Mme Nathalie DELATTRE


ARTICLE ADDITIONNEL APRÈS ARTICLE 6

Après l’article 6

Insérer un article additionnel ainsi rédigé :

L’article 415 du code des douanes est complété par un alinéa ainsi rédigé :

« L’interdiction du territoire français peut être prononcée dans les conditions prévues à l’article 131-30, soit à titre définitif, soit pour une durée maximale de dix ans, à l’encontre de tout étranger coupable de l’une des infractions prévues au présent article. »

Objet

La contrebande et la vente illicite de tabac constituent une fraude fiscale majeure, qui porte atteinte aux finances publiques tout en alimentant des réseaux de délinquance organisée et en dégradant le sentiment de sécurité de nos concitoyens. Le renforcement des sanctions s’inscrit ainsi pleinement dans l’objectif du présent projet de loi visant à améliorer l’efficacité de la lutte contre ces trafics.

Le tabac qui n'est pas acheté chez les buralistes français a fait perdre en moyenne 4,3 milliards d'euros de recettes fiscales au budget de l'État en 2023, selon une étude récente des Douanes, confirmant l’ampleur du contournement fiscal lié à la consommation de tabac en France.

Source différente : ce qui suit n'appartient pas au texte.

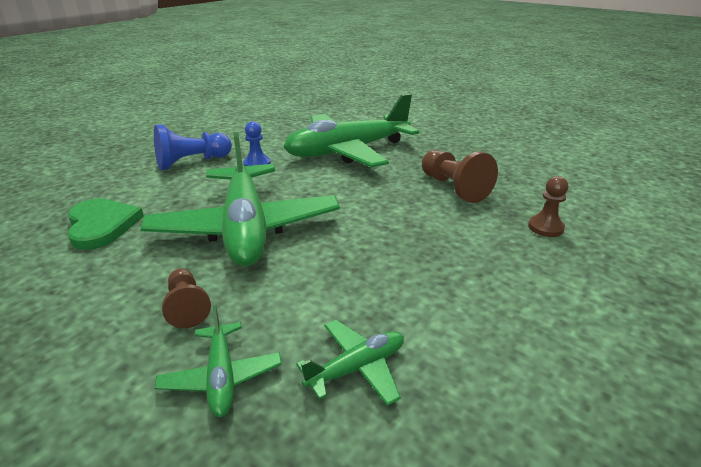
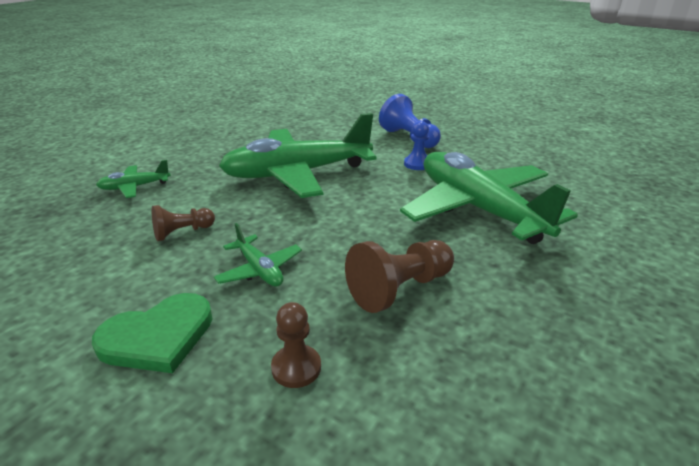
camera: 85 degrees right, 0 degrees up
green heart [67,198,144,250] -> green heart moved to [92,293,212,373]
brown pawn [162,268,211,328] -> brown pawn moved to [152,205,215,241]
green plane [297,320,404,406] -> green plane moved to [214,223,302,286]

Il convient dès lors de mettre en place des dispositifs plus efficaces pour lutter contre ces trafics, en portant à un niveau réellement dissuasif les sanctions fiscales et pénales, tout en facilitant l’identification, la poursuite et la condamnation des auteurs.

Cet amendement vise à renforcer la lutte contre le trafic de tabac, notamment lorsqu’il est opéré par des réseaux criminels, parfois implantés à l’étranger, et susceptibles de contribuer à des formes de criminalité organisée. Il permet également de mieux appréhender le phénomène des « mules », ces passeurs réalisant de multiples allers-retours pour acheminer des quantités de produits destinées à la contrebande.

Dans cet objectif, il prévoit de permettre aux juridictions répressives de prononcer, à titre principal ou complémentaire, des peines d’interdiction du territoire français en répression des infractions de trafic de produits du tabac, lorsque les conditions le justifient.